Though her commanding officer initially tethered her to a desk, it didn’t last.

“I spent most of my time hanging out of a door of a Huey UH 21 helicopter, hooked in with web seating, sitting beside the gunner, looking at the land below,” she smiled. “I was out with every division, every separate brigade, every field artillery brigade in both corps areas. I got to see the war from one end of the country to the other. We would be going from some point to some point, and if you saw a target below, you engaged. So we would break off our trip long enough to take care of whatever was down there and continue on our way.

“There’s nothing wrong with making a mistake. Leaders will make mistakes; they will make a ton of them. They have too many decisions to make. They just can’t make the same mistakes over and over.”

“My brother wrote to me one day and said, ‘For goodness sake, quit telling mom and dad what you’re doing over there!’”

Sixteen years later, Foote found herself in Germany — a colonel commanding the 42nd Military Police Group. When she took the reins, she called together the commanders, staff and the senior noncommissioned officers.

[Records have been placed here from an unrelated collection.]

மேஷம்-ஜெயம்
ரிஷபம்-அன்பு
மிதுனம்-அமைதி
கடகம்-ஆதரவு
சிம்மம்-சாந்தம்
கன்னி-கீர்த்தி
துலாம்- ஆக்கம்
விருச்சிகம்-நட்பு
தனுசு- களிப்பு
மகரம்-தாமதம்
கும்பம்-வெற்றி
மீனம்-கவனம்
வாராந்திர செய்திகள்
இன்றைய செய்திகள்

“I haven’t spent five minutes on MP duty,” Foote confessed to those she was leading. “What you need to know is that I have commanded a company and a battalion, and I know how to keep monkeys off your back. Now you go out and do the job, and I’ll get you what you need to do your job, and then I’ll come out and find out what you’re doing and learn real quick.”

“It was the best two years of my Army career,” she admitted.

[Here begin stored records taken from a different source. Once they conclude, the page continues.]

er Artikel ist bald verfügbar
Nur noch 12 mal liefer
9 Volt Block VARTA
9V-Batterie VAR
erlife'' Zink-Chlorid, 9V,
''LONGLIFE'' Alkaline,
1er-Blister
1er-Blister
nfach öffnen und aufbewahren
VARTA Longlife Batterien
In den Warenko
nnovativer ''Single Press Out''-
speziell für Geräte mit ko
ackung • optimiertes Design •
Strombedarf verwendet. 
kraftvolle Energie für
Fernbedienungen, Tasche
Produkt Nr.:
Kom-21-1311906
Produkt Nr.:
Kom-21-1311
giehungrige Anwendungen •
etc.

Foote’s military career was flooded with firsts — first female public relations officer in Vietnam; first female faculty member appointed to the U.S. Army War College; first female brigade commander in Europe; and first female Department of the Army assistant inspector general. In 1986, Foote became one of only four female generals in the U.S. Army and, subsequently, the first female commander of Fort Belvoir in Virginia, overseeing thousands of soldiers and civilian employees.

“I was first because the highly qualified women before me were not given the opportunity,” she commented. “That’s why I was first. I stayed and served and opportunities opened up.”

In 1989, she was required to retire on the basis of age.

Seven years after the brigadier general turned her uniforms over to museums eager to acknowledge and celebrate her pioneering career, Foote was recalled to active duty. The secretary of the Army appointed her to serve as vice chair of the secretary of the Army’s Senior Review Panel on Sexual Harassment.

During one investigation, a captain commanding a company approached the general, distraught that one of his strongest fighters was being accused of sexual harassment.

“You want me to get rid of my best soldier?” Foote remembers him asking her.

“You call this man your best soldier?” she replied. “I’ve got news for you, Captain. He’s your worst soldier. He’s the worst leader in your company. You need to press charges against him. Don’t transfer him to someone else.”

Foote’s leadership kept her working as a trusted military voice, testifying before Congress and serving on committees to build multiple national war memorials. But it all started because the Army gave her an opportunity.

“Saying yes to the Army,” she stated simply. “That was the key that began to open doors I never imagined.”

And so, she stayed for a lifetime.

“Every time I would get ready to leave, another door would open to jobs that had been closed to women forever.”

Looking back at a career that is almost unimaginable, that crossed oceans and was shaped on multiple continents, that includes stacks of awards and medals and commendations and appointments, there is one aspect of her career that is the most significant.

“My greatest honor was wearing the uniform and representing my country as an Army officer.”

And though she was once handed some change after being mistaken as a meter maid in her early career, she has led life serving something greater than herself — serving her country, serving those in her command and serving the women who now run past her early footsteps.

In the end, it wasn’t the uniform that made the soldier; it was the soldier who made the uniform.